The Christian Science Monitor – March 21, 2011

The proposed merger of AT&T and T-Mobile presents the Obama administration with a major anti-trust dilemma. Federal regulators will consider several factors to determine whether to allow the two telecom competitors to merge:
– Ron Scherer, Staff writer

Pricing power

Four major players currently dominate the wireless realm: Verizon, AT&T, Sprint, and T-Mobile – which is owned by Deutsche Telekom. If this merger takes place, AT&T will leapfrog over Verizon, leaving Sprint a distant third.

Fewer competitors isn’t necessarily bad for consumers, notes Fordham’s Professor Griffith. “Markets can be competitive with two people as long as they are competing on price,” he says.

In its Sunday announcement, AT&T said that 18 of the top 20 US local markets have five or more providers: “Local market competition is escalating among larger carriers, low-cost carriers and several regional wireless players with nation-wide service plans.”

Citing a report from the General Accounting Office, AT&T said the inflation-adjusted average price for wireless services declined 50 percent from 1999 to 2009 – a period with five major wireless mergers.

However, the FCC may want to study more recent price trends. In mid-2010, the Justice Department revised its merger guidelines. “A big theme of the new guidelines is how much pricing pressures change,” says Tim Tardiff, a principal at Advanced Analytical Consulting Group, based in Boston.

Geographic coverage

One FCC goal is increasing wireless coverage in rural and poor areas of the country.

AT&T argues the combination of the two companies will expand 4G (Fourth Generation) LTE (Long Term Evolution) to 95 percent of the US population – both urban and rural. “Rural and smaller communities will substantially benefit from the expansion of the 4G LTE deployment,” it argues.

Tardiff responds that the issue is really how much of the increased coverage would have happened even if the merger had not taken place.

AT&T says the merger will give it as many new cell towers as five years of construction. More tower sites means fewer dropped calls, a frequent complaint of some AT&T users.

In fact, when AT&T began its ad campaign featuring iPhone “apps,” with the tagline, “There’s an app for that,” Verizon responded with ads saying, “There’s a map for that,” a jab at AT&T’s limited coverage and showcasing Verizon’s own coverage map, says Tardiff.

Product competition

T-Mobile has been running ads that poke fun at AT&T’s network, claiming that it’s a 3G network (hence slower) trying to disguise itself as something else. A sleek young woman (representing T-Mobile) watches as one man (representing AT&T) carries another piggyback. The implication: AT&T’s network slows you down.

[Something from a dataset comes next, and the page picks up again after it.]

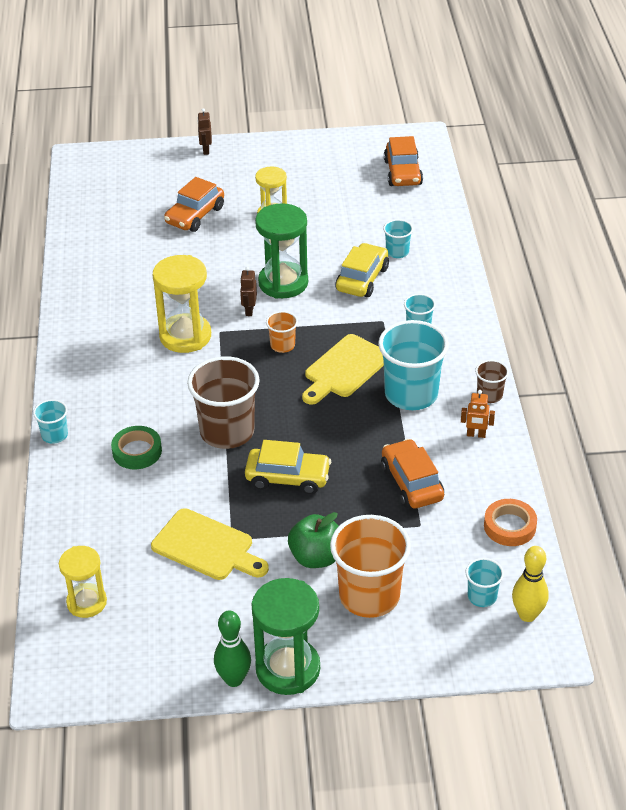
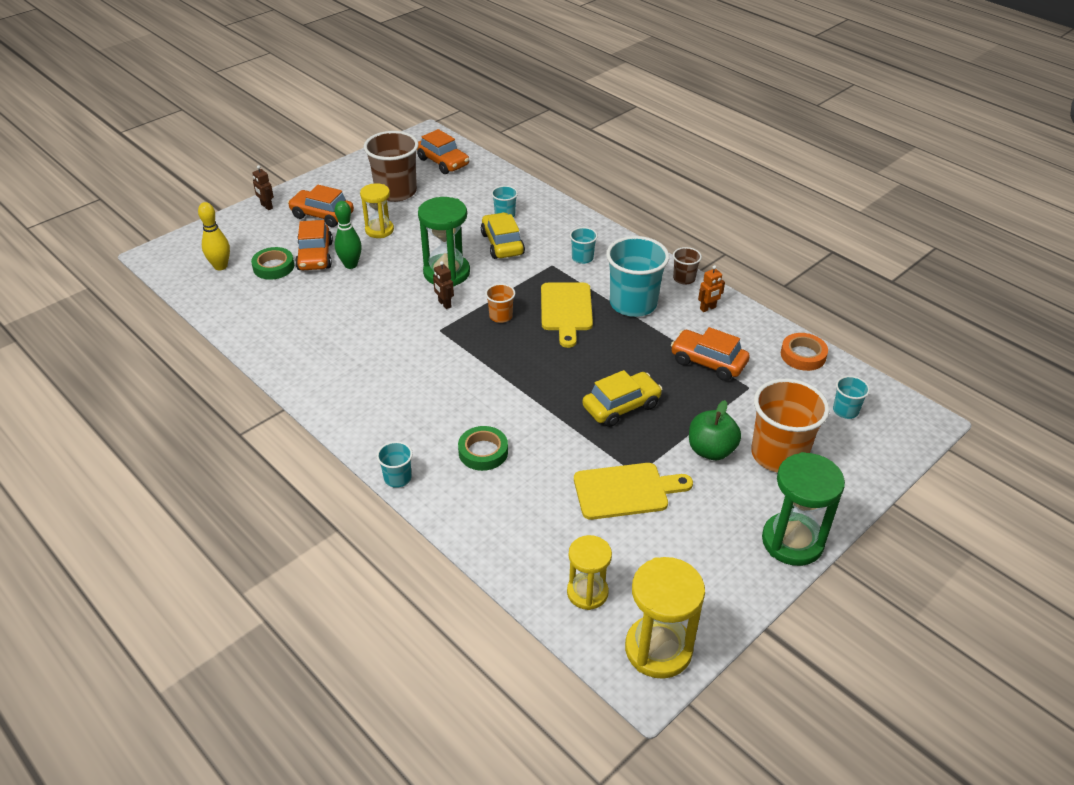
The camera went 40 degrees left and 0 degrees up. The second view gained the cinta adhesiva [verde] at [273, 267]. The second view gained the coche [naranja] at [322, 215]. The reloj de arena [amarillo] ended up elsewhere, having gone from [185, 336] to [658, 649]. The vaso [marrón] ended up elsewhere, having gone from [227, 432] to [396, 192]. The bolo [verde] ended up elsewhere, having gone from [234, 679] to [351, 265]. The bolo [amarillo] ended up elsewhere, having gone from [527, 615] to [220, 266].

Getting a better product might be a plus in the merger, says Tardiff. But at the same time, he points out, the proposed merger eliminates a technology competitor.

Concessions

If the regulators allow the merger to take place, AT&T will probably have to give something up.

For example, in a regional market where AT&T and T-Mobile dominate market share, regulators “could ask for a price break” to ensure local consumers don’t face rate hikes, says Tardiff.

When Denver-based Qwest Communication proposed buying CenturyLink, based in Monroe, La., the FCC required them to offer bargain rates to low-income subscribers in 37 states, says Fred Dickson, chief investment strategist at D.A. Davidson in Lake Oswego, Ore. That deal was conditionally approved on Friday.

“Our feeling is that this [AT&T-T-Mobile] deal is going to happen, but there will be major concessions,” Mr. Dickson says. “The question is, what will they be?”